In the first photo above, we see a transportation method of the UFCO. Although it is not a method of transportation, like the railroad mentioned before, it is infrastructure built for the purpose of increasing the production of bananas. We can see the land has been cleared for its harvest as there are bodies of water in the center of the photograph with land with little diversity of plants around it. Large areas of land and marshwaters were often drained to have ample land for the harvest. Once the plague would reach these crops, they would be moved to new virgin land and further fueling the extensive clearing of forests. The amount of bananas that each of the trays can move at a time is a very large amount, as in the first tray a full grown man is sitting in it and being moved along, an example of the mass production of bananas. The fruit that was desired by the American market decreased the natural variety of the fruit as its selling point was its physical appearance. The UFCO was able to regulate the quality and quantity of the fruit being exported into the United States, and thus reducing financial risks.

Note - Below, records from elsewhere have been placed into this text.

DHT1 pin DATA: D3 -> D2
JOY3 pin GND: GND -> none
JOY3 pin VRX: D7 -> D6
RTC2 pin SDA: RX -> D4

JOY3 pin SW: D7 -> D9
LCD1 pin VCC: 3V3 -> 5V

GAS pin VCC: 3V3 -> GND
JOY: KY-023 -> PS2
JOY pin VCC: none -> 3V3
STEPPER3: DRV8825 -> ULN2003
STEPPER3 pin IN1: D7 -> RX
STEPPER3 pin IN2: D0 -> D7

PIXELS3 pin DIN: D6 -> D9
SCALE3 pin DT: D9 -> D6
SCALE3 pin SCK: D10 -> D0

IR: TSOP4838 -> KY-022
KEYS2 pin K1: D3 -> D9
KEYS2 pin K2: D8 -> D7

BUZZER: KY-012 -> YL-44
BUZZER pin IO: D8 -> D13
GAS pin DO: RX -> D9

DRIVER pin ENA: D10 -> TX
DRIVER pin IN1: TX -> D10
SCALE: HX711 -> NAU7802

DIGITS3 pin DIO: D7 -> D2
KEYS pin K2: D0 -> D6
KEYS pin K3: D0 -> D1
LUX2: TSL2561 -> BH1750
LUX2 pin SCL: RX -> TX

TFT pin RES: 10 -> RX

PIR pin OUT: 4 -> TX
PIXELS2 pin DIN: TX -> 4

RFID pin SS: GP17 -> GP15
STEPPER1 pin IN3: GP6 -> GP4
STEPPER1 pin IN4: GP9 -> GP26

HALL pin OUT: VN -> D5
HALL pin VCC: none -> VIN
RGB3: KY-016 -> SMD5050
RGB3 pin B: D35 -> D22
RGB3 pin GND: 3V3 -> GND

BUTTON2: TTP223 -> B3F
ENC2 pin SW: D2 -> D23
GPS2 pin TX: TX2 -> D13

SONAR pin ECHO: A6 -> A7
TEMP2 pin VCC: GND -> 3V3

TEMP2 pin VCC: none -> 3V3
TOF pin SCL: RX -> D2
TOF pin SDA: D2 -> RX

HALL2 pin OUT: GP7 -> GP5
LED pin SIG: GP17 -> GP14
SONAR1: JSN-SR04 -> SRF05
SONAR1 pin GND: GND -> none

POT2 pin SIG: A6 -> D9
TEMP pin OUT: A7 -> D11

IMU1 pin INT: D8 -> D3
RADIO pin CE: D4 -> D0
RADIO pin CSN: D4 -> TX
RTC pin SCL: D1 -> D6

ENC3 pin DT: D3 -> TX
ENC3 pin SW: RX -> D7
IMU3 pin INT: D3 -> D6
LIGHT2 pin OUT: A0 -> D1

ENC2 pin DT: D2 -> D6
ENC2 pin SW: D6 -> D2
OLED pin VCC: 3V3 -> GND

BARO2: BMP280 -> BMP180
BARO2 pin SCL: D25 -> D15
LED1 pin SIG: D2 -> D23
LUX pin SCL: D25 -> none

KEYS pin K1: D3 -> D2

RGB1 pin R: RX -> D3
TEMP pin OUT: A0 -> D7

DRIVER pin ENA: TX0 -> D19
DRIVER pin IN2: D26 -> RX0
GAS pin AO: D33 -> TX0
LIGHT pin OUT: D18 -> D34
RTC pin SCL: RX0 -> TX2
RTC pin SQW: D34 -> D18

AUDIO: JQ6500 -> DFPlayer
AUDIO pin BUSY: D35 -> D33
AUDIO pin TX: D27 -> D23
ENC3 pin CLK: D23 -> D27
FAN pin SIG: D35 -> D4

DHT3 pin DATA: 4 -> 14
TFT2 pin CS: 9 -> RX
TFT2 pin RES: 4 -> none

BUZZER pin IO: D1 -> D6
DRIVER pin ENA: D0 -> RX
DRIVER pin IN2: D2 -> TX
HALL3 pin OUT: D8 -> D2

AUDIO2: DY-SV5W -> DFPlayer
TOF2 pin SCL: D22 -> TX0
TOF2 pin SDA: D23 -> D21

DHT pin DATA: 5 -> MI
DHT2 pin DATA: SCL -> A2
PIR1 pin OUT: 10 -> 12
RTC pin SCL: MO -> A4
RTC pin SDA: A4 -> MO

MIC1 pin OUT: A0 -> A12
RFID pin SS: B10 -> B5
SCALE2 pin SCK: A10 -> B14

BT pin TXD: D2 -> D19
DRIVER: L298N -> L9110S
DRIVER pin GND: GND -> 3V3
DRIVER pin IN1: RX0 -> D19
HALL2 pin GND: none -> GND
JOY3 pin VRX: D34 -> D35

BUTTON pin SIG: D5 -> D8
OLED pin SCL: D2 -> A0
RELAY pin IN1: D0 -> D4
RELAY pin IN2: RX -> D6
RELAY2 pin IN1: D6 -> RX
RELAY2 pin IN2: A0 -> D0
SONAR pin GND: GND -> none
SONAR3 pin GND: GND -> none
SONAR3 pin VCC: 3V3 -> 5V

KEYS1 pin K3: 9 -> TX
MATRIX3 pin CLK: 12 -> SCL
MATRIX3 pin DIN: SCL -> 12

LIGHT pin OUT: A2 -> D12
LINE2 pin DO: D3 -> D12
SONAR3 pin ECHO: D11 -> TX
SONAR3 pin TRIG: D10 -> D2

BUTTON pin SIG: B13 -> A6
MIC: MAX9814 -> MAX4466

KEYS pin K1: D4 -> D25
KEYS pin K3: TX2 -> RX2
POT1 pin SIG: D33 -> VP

The second photo is of the construction of the Building of the UFCO, in Limon, Costa Rica. This building demonstrates the infrastructure that was constructed as a result of the economic and political relationship that developed as the company became more connected with the host government. There is a large main building in the center of the photograph, with some smaller buildings on its side still under construction. There are materials scattered around leading into the beginnings of what seems to be a set of railroad tracks. We can infer that this will be an exchange on the part of the United Fruit Company and Costa Rica, where a railroad will be built in exchange for control over shipping and land acquisition. The description on the bottom of the photo, which is in Spanish and English, further confirms the relationship between the Costa Rican government and American businessmen. The construction of this railroad in Limon is an example of monopoly control over indispensable transportation.
Although in the short term, these companies were able to positively affect the lives of Latin Americans through the infrastructure they created the dependent relationship with the United States through its raw exportation. This dependent relationship hinders economic growth by creating vulnerabilities to price shocks, corruption and environmental degradation.